### WORK REQUIRED
Word-for-word transcription: reproduce all of the data, but not the pictures.

### RECORDS SUPPLIED
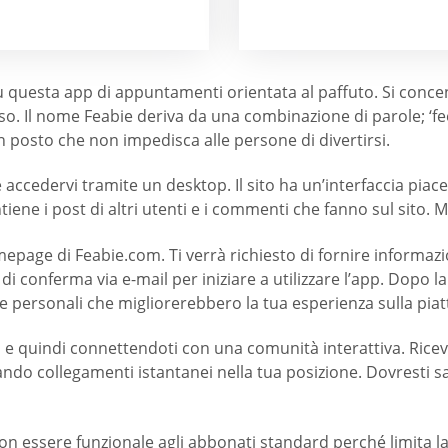
su questa app di appuntamenti orientata al paffuto. Si con
so. Il nome Feabie deriva da una combinazione di parole; ‘fe
un posto che non impedisca alle persone di divertirsi.
ccedervi tramite un desktop. Il sito ha un’interfaccia piacev
iene i post di altri utenti e i commenti che fanno sul sito. Ma
epage di Feabie.com. Ti verrà richiesto di fornire informazion
di conferma via e-mail per iniziare a utilizzare l’app. Dopo la
 personali che migliorerebbero la tua esperienza sulla pia
quindi connettendoti con una comunità interattiva. Ricevera
cercando collegamenti istantanei nella tua posizione. Dovresti s
 essere funzionale agli abbonati standard perché limita la 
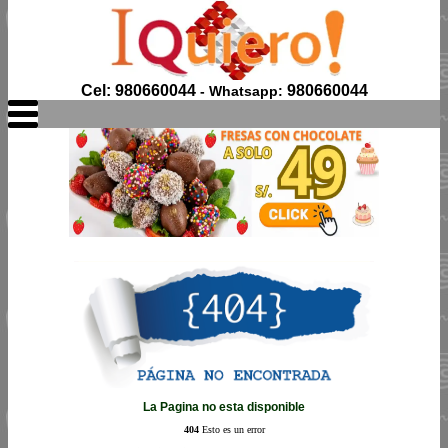
Cel: 980660044
980660044
- Whatsapp:
La Pagina no esta disponible
404
Esto es un error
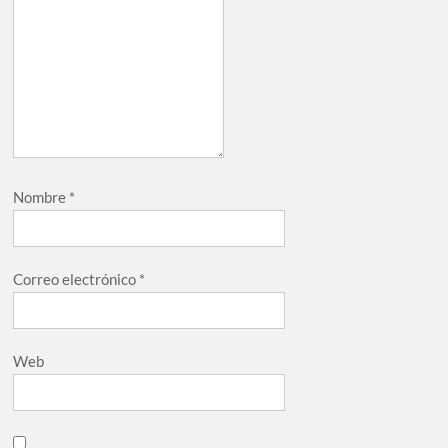
Nombre
*
Correo electrónico
*
Web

### SOLUTION FOR THIS PROBLEM
su questa app di appuntamenti orientata al paffuto. Si con
so. Il nome Feabie deriva da una combinazione di parole; ‘fe
un posto che non impedisca alle persone di divertirsi.
ccedervi tramite un desktop. Il sito ha un’interfaccia piacev
iene i post di altri utenti e i commenti che fanno sul sito. Ma
epage di Feabie.com. Ti verrà richiesto di fornire informazion
di conferma via e-mail per iniziare a utilizzare l’app. Dopo la
 personali che migliorerebbero la tua esperienza sulla pia
quindi connettendoti con una comunità interattiva. Ricevera
cercando collegamenti istantanei nella tua posizione. Dovresti s
 essere funzionale agli abbonati standard perché limita la 
Cel: 980660044
980660044
- Whatsapp:
La Pagina no esta disponible
404
Esto es un error
Nombre
*
Correo electrónico
*
Web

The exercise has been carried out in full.